Challenges:
1/ Can you quote the dual-boot tutorial word for word, covering the stretch from "Implementing this dual" through "drive (screenshot on the right)."?
2/ Can you put the stretch of the listing from the line that contains "pose: elev=148.5 azim=110.3" through the line that contains "Dot at: (249, 225)", both lines included, into a JSON list of strings with one string per line and blank lines left out?

Installing a Linux dual boot with one harddisk.
This tutorial is about the BIOS boot of two Linux distribution, installed side by side on the same computer harddisk. The Linux distributions used are Fedora Workstation 35 and Deepin Desktop 20.5, both 64bit. Most of the tutorial's content should apply to most other Linux systems (including two 32bit platforms), provided that they still support legacy BIOS boot.
Implementing this dual boot should not be too difficult, even for beginners. In fact, the only challenge is the need of custom partitioning, the dual boot configuration being so to say automatic, as Deepin (installed as second OS) will find the Fedora installation and automatically add it to the GRUB boot menu, from where, at boot time, you can choose which of the two operating systems you want to start.
1. Installing Fedora Workstation 35.
To be sure that your computer is booted from CDROM, boot into BIOS Setup and check if the boot sequence is well 1. CD-drive, 2. harddisk, 3. removable devices. Insert the Fedora Workstation 35 Live-DVD and power-on the computer. Start into the live environment (screenshot on the left) and here, select Install to hard drive (screenshot on the right).
After asking for the language, the keyboard layout and the locale, the setup program displays the Installation Destination screen. The only harddisk sda is selected. As we only want a part of it for Fedora, we have to choose Custom as storage configuration (screenshot on the left). On the Manual Partitioning screen, push the + button to create a new partition (a new mount point) (screenshot on the right).
In the Add a New Mount point window, select / (the filesystem root) as mount point and give it a desired capacity of somewhat less than half the disk size (24 GB in my case) (screenshot on the left). Back on the Manual Partitioning screen, configure the new partition (screenshot on the right): as device type, choose standard partition and as filesystem choose ext4. Be sure that the Reformat checkbox is selected. You can label the partition, if you like so; I gave it the label "Fedora".

Material for this task:
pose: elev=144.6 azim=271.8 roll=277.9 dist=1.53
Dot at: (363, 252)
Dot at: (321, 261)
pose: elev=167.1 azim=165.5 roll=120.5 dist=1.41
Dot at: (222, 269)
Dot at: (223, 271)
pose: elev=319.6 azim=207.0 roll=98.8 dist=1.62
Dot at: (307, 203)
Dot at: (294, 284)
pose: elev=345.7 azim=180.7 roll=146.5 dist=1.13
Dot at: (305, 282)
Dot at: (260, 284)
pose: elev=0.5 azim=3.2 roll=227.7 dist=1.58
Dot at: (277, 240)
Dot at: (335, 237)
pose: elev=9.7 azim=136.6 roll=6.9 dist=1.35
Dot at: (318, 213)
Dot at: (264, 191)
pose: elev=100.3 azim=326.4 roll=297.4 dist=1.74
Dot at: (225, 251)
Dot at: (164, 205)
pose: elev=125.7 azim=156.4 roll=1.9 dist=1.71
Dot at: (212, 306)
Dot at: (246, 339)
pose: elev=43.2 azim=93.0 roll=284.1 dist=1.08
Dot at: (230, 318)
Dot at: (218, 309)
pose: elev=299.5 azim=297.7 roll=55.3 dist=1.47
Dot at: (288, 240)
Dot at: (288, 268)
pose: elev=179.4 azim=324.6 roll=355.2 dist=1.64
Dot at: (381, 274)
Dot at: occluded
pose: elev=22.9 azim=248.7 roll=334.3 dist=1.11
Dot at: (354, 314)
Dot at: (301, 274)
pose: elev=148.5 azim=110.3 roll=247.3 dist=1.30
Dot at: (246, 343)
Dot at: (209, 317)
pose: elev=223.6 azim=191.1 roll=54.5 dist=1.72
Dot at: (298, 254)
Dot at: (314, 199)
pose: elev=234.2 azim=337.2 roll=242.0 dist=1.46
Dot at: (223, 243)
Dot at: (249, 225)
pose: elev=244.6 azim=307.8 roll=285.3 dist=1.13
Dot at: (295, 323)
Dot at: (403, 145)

Solutions:
1/
Implementing this dual boot should not be too difficult, even for beginners. In fact, the only challenge is the need of custom partitioning, the dual boot configuration being so to say automatic, as Deepin (installed as second OS) will find the Fedora installation and automatically add it to the GRUB boot menu, from where, at boot time, you can choose which of the two operating systems you want to start.
1. Installing Fedora Workstation 35.
To be sure that your computer is booted from CDROM, boot into BIOS Setup and check if the boot sequence is well 1. CD-drive, 2. harddisk, 3. removable devices. Insert the Fedora Workstation 35 Live-DVD and power-on the computer. Start into the live environment (screenshot on the left) and here, select Install to hard drive (screenshot on the right).

2/
[
  "pose: elev=148.5 azim=110.3 roll=247.3 dist=1.30",
  "Dot at: (246, 343)",
  "Dot at: (209, 317)",
  "pose: elev=223.6 azim=191.1 roll=54.5 dist=1.72",
  "Dot at: (298, 254)",
  "Dot at: (314, 199)",
  "pose: elev=234.2 azim=337.2 roll=242.0 dist=1.46",
  "Dot at: (223, 243)",
  "Dot at: (249, 225)"
]